Source : Truthout, C.J. Polychroniou, Noam Chomsky
Traduit par les lecteurs du site Les-Crises
Dans l’interview ci-dessous, Noam Chomsky, universitaire de renommée mondiale et dissident de premier plan, se penche sur les développements les plus récents (au 30 mars) concernant la guerre en Ukraine, mais nous entraîne également dans un remarquable tour d’horizon de l’extrême sélectivité de l’indignation morale des États-Unis. Il nous fait également part de certaines de ses réflexions en ce qui concerne la culture politique contemporaine aux États-Unis, entre autres la refonte de l’univers idéologique du parti républicain, la ferveur politique et l’interdiction de publication de certains livres.

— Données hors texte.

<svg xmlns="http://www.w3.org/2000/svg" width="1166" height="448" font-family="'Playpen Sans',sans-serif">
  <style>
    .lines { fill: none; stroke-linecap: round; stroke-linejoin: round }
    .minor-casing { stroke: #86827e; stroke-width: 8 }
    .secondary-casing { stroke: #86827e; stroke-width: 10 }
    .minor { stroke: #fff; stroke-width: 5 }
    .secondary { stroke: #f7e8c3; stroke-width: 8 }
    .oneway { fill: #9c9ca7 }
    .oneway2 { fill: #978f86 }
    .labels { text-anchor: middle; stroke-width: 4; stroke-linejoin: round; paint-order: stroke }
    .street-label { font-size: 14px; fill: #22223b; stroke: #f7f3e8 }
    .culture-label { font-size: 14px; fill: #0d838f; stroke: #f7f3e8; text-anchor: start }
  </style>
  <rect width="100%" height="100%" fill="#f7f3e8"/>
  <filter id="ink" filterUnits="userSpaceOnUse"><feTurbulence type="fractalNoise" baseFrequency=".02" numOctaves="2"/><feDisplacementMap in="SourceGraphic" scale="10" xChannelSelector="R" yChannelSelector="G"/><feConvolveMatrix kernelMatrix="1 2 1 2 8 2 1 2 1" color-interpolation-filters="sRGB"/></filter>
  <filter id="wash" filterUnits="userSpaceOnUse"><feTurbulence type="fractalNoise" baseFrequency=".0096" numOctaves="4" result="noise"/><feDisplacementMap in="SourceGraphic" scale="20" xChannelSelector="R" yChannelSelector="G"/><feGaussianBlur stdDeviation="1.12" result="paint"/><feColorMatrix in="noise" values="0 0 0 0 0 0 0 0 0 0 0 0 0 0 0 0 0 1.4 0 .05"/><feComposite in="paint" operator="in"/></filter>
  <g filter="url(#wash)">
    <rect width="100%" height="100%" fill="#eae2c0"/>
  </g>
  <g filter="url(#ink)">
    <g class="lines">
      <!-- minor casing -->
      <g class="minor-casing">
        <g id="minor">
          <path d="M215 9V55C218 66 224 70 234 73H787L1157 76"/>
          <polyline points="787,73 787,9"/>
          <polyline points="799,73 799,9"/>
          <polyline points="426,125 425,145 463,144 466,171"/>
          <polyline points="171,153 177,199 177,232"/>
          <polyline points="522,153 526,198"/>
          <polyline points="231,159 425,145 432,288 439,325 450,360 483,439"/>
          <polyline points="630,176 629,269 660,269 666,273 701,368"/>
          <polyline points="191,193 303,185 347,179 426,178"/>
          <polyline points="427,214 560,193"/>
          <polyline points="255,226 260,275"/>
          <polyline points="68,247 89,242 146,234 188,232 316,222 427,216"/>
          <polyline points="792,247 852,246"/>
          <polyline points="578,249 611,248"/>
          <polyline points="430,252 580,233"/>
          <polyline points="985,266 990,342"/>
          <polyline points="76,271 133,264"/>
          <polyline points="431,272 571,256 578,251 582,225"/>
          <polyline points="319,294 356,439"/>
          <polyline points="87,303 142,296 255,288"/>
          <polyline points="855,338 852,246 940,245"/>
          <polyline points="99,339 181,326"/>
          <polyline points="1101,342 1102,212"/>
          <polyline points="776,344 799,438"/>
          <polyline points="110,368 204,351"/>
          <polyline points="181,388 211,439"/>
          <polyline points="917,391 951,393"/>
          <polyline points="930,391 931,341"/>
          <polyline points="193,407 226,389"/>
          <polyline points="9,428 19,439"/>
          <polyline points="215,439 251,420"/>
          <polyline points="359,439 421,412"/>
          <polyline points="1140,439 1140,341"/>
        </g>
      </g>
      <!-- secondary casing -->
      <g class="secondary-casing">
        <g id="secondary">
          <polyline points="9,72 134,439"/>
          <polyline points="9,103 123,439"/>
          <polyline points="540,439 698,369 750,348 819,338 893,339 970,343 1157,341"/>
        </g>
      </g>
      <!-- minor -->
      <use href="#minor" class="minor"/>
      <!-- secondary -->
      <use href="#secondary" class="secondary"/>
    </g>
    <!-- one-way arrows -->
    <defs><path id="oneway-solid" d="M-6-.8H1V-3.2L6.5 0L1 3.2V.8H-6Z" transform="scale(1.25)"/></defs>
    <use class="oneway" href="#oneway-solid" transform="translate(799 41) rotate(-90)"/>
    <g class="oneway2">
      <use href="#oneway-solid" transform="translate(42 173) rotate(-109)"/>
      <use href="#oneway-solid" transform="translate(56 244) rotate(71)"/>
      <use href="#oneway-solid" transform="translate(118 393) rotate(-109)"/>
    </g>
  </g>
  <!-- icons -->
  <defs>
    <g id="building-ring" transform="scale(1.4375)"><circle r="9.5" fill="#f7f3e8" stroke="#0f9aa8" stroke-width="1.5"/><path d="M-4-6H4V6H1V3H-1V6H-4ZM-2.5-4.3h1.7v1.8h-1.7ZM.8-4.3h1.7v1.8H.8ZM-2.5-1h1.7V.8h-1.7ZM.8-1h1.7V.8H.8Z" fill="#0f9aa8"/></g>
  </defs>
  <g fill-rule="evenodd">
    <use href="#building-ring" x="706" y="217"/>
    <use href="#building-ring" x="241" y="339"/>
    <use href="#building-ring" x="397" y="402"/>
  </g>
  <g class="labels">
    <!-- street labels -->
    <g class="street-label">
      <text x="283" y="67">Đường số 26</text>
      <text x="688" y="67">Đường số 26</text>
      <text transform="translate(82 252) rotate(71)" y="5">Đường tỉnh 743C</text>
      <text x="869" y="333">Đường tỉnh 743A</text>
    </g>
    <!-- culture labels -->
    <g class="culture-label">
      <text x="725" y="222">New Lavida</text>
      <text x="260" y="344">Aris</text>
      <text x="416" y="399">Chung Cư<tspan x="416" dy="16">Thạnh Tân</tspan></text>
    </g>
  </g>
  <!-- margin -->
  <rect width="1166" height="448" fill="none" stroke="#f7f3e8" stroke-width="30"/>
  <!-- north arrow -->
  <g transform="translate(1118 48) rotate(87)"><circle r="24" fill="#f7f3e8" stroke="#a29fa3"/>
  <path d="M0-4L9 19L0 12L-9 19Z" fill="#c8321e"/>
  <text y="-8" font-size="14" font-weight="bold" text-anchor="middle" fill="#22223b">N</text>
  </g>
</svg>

C.J. Polychroniou : Noam, les derniers compte rendus sur la guerre en Ukraine indiquent que la Russie semble changer de stratégie, montrant l’intention de partitionner le pays « comme la Corée du Nord et du Sud », selon certains responsables ukrainiens. Dans le même temps, l’OTAN a décidé de renforcer son front oriental, comme si la Russie avait l’intention d’envahir la Bulgarie, la Roumanie et la Slovénie, tandis que Washington continue non seulement de faire la sourde oreille à propos de la paix en Ukraine, mais nous avons entendu Biden tenir un discours de virilité toxique à l’encontre de Poutine lors de sa récente visite en Pologne, ce qui a incité, à son tour, le président français Emmanuel Macron à mettre en garde contre l’utilisation d’un langage provocateur alors qu’il tente actuellement d’obtenir un cessez-le-feu. En fait, même le diplomate américain chevronné Richard Haass a déclaré que les paroles de Biden ont transformé une situation qui était déjà dangereuse en une situation encore plus dangereuse. Je vous pose ici cette question en toute sincérité, est-il déjà arrivé que les États-Unis envisagent que la résolution des conflits puisse se faire par d’autres moyens que l’intimidation et l’utilisation systématique de la force ?

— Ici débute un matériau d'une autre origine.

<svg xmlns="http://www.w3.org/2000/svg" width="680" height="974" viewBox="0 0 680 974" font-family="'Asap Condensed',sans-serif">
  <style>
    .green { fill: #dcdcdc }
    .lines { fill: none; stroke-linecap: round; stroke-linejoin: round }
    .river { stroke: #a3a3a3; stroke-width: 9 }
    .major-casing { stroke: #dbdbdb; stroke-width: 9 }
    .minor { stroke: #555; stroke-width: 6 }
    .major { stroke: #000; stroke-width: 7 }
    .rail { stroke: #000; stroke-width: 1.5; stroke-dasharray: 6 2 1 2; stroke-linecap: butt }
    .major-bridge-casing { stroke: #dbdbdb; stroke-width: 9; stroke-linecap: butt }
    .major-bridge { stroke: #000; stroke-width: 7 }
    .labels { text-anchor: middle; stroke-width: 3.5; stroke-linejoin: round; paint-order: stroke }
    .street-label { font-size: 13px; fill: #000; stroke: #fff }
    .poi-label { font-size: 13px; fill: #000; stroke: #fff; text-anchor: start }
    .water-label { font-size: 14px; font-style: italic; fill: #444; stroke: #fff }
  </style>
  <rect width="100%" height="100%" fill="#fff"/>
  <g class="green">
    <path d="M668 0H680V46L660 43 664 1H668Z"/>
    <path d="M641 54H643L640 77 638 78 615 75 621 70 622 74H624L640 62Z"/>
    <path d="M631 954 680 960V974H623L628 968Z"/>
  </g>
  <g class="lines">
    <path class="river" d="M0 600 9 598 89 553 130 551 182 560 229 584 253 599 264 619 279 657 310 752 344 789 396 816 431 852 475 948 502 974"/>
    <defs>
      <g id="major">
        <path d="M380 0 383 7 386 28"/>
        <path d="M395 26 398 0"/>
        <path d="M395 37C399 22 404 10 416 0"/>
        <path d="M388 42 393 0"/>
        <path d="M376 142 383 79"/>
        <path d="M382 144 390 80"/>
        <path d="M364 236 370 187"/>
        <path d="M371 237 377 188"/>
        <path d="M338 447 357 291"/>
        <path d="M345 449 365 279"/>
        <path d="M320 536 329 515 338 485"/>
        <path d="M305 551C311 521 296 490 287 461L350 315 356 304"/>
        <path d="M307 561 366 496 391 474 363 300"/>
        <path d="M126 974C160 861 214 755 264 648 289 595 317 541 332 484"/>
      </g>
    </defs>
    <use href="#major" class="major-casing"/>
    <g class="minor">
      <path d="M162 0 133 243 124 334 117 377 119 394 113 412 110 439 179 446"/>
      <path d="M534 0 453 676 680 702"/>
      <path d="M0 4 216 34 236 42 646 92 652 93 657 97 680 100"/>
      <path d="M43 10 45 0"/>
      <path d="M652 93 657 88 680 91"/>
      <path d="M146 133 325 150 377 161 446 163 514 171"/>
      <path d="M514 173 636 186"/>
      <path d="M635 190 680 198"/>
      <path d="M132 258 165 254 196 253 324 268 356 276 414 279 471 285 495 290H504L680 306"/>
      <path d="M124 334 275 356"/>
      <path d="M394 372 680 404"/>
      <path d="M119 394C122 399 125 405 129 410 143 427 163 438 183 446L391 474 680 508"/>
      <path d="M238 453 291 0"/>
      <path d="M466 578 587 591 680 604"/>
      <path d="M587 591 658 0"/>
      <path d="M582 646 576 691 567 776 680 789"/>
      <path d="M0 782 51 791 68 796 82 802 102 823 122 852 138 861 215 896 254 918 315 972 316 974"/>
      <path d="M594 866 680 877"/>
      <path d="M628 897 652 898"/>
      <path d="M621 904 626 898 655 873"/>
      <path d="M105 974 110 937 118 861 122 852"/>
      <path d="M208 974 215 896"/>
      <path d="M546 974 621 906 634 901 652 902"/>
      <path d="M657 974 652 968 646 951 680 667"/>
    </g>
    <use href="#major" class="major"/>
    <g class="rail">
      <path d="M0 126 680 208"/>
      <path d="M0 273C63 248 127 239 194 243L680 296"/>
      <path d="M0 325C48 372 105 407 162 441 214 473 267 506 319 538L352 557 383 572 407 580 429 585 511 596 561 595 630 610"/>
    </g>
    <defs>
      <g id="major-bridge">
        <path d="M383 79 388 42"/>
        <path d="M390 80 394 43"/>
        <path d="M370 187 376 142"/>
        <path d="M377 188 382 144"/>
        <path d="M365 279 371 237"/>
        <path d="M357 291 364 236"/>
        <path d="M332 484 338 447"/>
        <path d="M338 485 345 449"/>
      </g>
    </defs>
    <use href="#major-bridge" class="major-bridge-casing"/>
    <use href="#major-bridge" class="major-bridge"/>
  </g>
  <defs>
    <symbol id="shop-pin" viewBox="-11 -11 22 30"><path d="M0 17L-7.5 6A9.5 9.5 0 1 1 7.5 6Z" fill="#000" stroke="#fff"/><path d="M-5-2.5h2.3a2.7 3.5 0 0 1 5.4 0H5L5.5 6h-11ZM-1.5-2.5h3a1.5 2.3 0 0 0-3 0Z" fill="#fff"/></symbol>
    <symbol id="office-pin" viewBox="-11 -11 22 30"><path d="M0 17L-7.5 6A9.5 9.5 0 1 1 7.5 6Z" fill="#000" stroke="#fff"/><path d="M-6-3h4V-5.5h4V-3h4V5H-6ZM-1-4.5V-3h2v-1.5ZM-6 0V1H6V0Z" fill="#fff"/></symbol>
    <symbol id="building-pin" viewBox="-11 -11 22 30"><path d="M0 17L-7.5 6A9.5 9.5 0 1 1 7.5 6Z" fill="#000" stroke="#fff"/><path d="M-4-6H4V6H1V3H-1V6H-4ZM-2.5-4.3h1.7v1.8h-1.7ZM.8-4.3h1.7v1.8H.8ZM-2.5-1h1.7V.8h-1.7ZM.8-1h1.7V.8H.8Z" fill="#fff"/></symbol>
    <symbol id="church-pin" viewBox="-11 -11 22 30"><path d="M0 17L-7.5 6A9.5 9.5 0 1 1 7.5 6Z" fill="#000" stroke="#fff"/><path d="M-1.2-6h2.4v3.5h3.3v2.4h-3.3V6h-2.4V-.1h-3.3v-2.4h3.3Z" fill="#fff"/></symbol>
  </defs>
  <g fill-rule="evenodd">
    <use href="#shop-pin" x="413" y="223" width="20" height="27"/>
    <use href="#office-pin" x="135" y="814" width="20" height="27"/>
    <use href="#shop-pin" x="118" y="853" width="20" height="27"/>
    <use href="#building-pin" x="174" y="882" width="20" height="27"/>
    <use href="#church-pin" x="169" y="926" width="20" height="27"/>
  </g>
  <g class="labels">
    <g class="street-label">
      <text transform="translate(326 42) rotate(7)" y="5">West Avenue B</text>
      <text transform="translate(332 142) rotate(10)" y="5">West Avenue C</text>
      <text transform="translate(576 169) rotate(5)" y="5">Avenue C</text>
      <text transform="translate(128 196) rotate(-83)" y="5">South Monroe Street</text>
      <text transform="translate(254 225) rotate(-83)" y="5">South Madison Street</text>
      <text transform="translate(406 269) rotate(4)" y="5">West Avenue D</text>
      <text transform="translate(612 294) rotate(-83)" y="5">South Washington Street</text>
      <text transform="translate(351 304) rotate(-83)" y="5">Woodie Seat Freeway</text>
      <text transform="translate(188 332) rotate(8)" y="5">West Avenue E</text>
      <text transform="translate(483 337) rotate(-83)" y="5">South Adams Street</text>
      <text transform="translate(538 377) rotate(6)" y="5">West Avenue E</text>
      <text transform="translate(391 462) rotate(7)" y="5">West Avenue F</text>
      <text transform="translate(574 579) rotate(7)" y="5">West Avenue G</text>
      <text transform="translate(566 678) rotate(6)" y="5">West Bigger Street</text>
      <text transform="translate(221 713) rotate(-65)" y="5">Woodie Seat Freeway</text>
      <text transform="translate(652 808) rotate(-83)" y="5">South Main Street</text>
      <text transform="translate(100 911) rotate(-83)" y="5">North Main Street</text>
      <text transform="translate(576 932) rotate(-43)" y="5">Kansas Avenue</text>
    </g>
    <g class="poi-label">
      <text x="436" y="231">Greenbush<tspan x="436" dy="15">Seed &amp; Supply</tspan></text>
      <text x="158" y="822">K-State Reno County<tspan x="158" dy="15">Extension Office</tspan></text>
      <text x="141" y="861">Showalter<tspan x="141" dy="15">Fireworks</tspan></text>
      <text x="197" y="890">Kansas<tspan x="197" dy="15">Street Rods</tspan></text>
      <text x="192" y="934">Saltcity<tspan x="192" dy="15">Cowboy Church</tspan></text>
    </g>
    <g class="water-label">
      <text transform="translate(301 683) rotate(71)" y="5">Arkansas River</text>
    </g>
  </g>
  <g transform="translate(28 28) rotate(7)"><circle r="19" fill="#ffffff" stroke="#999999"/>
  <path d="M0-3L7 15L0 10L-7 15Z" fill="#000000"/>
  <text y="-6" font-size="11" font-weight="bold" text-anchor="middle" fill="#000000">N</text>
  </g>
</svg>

Noam Chomsky : Il y a plusieurs questions ici, toutes importantes, toutes méritant plus de considération que ce que je peux tenter de faire ici. Je vais les aborder l’une après l’autre, à peu près dans l’ordre.
En ce qui concerne la situation militaire actuelle, il existe deux versions radicalement différentes. La plus connue est celle du chef des services de renseignements militaires ukrainiens, le général Kyrylo Budanov : la tentative de la Russie de renverser le gouvernement ukrainien a échoué, et la Russie se retire maintenant dans les zones occupées du sud et de l’est du pays, dans la région du Donbass et sur la côte orientale de la mer d’Azov, en préparant un « scénario à la coréenne ».
Le chef de la direction principale des opérations de l’état-major général des forces armées de la Fédération de Russie, le général de corps d’armée Sergey Rudskoy, raconte une histoire bien différente (au 25 mars) : une version du célèbre « Mission accomplie » de George W. Bush en Irak, mais sans les fioritures théâtrales :
L’objectif principal de cette « opération militaire spéciale » était de défendre la République populaire du Donbass contre les assauts génocidaires des nazis ukrainiens de ces huit dernières années. L’Ukraine ayant rejeté la diplomatie, il était nécessaire d’élargir l’opération pour en arriver à la « démilitarisation et à la dénazification » de l’Ukraine, en détruisant les cibles militaires avec grande prudence pour épargner les civils. Les principaux objectifs ont été efficacement atteints, exactement comme prévu. Ce qui reste à faire, c’est de « libérer complètement le Donbass ».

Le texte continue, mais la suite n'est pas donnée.